Medan, pelitaharian.id – Pemerintah Kota Medan bersama Sekolah Tinggi Ilmu Komunikasi Pembangunan (STIKP) Medan menekankan pentingnya peran jurnalis yang berempati dalam meliput isu kebencanaan. Kegiatan ini berlangsung dalam seminar bertajuk “Pesan di Balik Lensa: Jurnalisme Empati Bencana Sumatera” di Aula Hj. Ani Idrus, Selasa (3/2), yang juga dirangkai dengan pameran foto jurnalistik bertema kebencanaan.
Seminar menekankan bahwa penyampaian informasi yang akurat dan empatik menjadi kunci bagi pemerintah memahami persoalan masyarakat secara menyeluruh. Foto dan liputan lapangan dinilai tidak hanya memiliki nilai artistik, tetapi juga berfungsi sebagai dokumentasi sejarah dan bahan pertimbangan kebijakan publik.

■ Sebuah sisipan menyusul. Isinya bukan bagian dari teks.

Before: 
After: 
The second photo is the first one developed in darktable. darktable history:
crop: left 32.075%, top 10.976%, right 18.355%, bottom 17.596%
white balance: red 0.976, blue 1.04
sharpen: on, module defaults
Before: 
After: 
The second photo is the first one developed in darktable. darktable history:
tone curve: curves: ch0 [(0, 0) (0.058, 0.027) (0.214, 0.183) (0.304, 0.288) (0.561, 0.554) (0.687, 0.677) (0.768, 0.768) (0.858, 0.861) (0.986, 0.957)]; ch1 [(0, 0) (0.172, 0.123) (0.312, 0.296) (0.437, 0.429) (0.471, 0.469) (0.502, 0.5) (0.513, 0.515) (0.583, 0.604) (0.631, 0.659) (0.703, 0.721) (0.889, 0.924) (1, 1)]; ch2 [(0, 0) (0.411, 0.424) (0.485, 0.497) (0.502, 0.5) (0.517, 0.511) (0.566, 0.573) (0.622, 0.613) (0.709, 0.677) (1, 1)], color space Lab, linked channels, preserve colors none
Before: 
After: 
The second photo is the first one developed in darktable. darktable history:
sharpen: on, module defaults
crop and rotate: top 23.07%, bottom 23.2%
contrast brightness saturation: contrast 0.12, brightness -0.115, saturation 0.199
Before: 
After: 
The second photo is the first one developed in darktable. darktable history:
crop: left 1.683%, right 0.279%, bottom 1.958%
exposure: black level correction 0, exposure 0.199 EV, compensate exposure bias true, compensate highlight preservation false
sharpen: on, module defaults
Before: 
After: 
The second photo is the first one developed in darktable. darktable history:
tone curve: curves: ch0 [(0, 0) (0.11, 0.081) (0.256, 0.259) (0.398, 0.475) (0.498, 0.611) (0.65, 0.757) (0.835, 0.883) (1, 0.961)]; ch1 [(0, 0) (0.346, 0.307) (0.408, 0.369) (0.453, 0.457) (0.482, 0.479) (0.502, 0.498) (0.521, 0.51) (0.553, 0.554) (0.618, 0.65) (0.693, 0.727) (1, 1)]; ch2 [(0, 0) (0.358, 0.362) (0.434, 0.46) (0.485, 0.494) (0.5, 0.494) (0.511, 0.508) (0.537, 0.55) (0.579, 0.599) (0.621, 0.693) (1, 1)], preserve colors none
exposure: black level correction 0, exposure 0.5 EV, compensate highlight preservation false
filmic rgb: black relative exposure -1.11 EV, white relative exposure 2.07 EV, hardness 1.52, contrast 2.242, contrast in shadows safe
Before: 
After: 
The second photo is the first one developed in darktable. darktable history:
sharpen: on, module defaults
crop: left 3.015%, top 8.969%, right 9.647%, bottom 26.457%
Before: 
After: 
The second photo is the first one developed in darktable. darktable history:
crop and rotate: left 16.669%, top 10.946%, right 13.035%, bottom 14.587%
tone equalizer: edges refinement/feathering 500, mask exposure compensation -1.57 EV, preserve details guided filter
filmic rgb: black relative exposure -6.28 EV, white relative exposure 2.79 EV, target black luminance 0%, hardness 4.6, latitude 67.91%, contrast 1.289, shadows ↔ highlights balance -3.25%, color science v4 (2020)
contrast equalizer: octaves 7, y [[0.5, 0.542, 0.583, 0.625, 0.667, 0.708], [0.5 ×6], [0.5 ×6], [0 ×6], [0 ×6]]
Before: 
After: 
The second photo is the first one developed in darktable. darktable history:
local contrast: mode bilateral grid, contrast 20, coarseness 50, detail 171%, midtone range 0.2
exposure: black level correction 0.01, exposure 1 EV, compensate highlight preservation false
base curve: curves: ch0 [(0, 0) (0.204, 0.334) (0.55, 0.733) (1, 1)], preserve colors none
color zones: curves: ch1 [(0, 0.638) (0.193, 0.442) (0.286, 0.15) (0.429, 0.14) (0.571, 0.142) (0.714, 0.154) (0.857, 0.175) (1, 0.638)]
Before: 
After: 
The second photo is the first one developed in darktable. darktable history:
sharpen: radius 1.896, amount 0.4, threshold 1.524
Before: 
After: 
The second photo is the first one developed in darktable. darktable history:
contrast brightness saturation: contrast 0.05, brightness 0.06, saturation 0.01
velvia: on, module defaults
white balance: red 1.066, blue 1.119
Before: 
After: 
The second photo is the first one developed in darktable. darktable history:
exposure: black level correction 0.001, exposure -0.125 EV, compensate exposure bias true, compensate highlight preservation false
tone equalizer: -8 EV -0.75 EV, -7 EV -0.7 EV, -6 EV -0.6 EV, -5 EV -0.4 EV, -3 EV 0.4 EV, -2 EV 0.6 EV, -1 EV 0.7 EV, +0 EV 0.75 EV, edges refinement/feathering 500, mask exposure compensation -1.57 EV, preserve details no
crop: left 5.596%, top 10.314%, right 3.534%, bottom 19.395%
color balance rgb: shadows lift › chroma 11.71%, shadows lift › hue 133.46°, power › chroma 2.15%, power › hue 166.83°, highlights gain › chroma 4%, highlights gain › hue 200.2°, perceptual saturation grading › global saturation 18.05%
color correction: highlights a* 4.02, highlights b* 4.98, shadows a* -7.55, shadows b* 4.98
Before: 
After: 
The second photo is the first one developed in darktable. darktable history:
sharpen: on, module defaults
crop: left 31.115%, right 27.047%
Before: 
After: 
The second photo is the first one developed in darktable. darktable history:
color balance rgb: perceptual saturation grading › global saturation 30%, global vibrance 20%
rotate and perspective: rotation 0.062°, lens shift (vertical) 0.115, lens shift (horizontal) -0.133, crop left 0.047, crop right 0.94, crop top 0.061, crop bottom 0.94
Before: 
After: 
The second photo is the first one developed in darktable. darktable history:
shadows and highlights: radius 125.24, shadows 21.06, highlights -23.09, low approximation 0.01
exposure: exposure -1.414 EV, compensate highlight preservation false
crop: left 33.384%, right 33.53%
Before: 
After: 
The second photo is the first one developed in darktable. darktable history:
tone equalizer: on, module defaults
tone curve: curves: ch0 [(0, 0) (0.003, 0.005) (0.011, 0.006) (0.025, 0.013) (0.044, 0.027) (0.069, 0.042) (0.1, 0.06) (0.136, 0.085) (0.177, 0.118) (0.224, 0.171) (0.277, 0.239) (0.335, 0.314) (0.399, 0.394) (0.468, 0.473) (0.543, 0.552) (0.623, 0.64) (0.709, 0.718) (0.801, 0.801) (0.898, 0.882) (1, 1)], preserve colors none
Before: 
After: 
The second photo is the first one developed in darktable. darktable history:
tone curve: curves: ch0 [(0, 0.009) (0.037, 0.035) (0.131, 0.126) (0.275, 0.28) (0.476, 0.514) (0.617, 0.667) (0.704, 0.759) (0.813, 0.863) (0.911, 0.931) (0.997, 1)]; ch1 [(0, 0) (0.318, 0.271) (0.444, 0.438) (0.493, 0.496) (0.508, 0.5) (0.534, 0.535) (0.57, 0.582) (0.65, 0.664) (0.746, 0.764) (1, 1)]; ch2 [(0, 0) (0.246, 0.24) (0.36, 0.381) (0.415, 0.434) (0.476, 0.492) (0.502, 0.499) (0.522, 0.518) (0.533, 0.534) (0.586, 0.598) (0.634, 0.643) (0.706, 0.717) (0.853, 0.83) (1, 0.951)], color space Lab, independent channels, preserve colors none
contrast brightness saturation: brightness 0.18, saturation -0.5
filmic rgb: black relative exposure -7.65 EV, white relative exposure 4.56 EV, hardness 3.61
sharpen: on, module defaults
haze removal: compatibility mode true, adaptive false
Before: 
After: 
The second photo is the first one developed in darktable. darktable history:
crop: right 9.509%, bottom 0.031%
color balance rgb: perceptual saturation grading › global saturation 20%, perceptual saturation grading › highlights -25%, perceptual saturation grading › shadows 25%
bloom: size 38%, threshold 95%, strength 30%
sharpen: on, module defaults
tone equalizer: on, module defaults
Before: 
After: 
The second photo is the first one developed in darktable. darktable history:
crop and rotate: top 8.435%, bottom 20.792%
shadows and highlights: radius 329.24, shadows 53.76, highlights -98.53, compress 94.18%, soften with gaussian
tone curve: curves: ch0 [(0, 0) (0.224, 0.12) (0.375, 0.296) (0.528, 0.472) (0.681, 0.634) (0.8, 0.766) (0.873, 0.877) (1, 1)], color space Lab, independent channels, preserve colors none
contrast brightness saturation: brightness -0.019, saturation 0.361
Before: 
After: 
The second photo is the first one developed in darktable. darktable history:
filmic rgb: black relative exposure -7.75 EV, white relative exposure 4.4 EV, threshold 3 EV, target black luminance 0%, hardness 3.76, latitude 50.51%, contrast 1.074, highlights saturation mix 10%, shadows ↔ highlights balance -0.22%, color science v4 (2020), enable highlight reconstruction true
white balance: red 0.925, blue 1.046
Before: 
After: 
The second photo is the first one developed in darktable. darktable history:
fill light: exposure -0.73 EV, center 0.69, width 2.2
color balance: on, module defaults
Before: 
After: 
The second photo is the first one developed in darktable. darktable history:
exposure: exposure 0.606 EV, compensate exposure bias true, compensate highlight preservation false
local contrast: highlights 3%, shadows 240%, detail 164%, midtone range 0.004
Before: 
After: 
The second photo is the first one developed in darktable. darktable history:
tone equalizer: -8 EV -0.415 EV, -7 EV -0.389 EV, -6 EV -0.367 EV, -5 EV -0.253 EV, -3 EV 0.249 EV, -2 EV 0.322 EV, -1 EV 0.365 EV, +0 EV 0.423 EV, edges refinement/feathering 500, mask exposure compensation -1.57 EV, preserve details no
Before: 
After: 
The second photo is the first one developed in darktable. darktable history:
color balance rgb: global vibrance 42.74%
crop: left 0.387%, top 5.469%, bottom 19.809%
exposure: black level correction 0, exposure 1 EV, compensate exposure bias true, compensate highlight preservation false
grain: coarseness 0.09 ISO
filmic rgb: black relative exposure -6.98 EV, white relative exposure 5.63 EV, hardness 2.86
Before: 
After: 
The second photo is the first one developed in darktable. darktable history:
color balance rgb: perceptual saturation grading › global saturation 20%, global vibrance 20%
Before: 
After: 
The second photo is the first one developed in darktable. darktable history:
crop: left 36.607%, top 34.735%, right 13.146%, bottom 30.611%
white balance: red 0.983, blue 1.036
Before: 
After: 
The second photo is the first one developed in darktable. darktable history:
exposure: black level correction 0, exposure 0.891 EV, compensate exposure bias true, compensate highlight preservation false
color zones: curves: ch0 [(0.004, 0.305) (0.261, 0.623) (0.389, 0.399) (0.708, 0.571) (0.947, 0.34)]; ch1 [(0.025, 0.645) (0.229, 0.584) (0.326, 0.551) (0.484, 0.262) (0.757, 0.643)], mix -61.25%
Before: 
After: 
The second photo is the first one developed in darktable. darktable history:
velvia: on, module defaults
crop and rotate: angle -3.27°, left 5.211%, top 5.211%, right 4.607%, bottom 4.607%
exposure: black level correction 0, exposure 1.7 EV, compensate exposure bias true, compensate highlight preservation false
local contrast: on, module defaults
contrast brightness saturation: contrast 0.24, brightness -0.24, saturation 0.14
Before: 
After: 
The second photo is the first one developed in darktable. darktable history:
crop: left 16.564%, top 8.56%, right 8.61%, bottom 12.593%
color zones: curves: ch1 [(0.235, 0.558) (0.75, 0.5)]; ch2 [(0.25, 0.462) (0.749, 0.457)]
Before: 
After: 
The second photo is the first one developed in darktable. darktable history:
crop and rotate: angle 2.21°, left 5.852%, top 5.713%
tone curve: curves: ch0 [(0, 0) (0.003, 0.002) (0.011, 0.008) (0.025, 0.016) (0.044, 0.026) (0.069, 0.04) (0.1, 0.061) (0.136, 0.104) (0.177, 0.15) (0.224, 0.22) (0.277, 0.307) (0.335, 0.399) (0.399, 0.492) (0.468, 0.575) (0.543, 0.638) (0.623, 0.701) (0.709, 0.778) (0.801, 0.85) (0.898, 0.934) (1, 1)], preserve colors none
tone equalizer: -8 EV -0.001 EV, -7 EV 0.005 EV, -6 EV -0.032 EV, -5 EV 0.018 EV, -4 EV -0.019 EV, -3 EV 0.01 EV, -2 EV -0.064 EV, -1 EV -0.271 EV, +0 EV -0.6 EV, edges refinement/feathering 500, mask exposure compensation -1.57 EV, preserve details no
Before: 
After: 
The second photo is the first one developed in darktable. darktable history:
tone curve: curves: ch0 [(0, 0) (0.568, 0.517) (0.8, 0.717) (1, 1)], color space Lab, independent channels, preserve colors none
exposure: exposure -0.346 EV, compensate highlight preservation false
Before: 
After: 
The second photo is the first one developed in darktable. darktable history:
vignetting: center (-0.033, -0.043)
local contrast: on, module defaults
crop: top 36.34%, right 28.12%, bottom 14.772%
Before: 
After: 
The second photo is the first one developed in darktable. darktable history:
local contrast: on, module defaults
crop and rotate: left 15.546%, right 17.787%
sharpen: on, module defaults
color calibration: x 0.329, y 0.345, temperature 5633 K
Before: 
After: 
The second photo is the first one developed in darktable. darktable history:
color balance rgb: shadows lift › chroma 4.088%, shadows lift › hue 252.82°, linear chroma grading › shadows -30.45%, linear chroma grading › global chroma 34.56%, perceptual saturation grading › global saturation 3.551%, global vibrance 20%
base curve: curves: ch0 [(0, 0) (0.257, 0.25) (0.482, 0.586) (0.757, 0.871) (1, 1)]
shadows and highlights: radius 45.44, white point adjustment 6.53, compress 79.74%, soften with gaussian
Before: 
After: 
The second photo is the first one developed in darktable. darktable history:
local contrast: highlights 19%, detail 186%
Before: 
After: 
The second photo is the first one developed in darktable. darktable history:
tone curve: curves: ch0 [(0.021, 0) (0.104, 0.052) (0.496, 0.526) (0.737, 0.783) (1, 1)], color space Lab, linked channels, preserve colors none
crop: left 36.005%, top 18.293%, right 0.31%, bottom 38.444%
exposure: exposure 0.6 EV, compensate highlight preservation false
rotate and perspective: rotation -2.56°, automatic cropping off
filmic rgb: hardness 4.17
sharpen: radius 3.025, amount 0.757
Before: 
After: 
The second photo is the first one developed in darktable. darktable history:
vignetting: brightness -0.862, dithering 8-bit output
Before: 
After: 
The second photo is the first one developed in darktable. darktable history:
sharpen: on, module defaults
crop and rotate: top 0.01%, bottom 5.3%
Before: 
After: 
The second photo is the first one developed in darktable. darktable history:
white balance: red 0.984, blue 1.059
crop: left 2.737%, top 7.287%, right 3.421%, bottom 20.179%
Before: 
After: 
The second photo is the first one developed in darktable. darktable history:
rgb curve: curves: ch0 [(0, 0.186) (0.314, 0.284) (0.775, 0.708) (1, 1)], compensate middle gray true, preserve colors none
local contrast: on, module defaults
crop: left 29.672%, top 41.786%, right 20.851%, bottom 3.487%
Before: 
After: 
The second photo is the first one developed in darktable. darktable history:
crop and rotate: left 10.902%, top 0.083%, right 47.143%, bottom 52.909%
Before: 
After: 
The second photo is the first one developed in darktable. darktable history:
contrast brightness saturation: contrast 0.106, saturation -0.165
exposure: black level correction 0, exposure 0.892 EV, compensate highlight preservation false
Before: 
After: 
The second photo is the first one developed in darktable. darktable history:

Kepala Dinas Komunikasi dan Informatika Kota Medan, Arrahmaan Pane, mengatakan, “Pemerintah Kota Medan sangat mendukung kegiatan jurnalistik seperti ini. Peran jurnalis sangat penting dalam menyampaikan informasi penting, terutama dalam situasi bencana yang sering kali tidak sepenuhnya terpantau oleh pemerintah.”
Ia menambahkan bahwa kontribusi civitas akademika STIKP Medan, terutama alumni yang kini berkiprah di lingkungan Pemko Medan, mampu memberikan perspektif lebih komprehensif terhadap persoalan sosial di tengah masyarakat.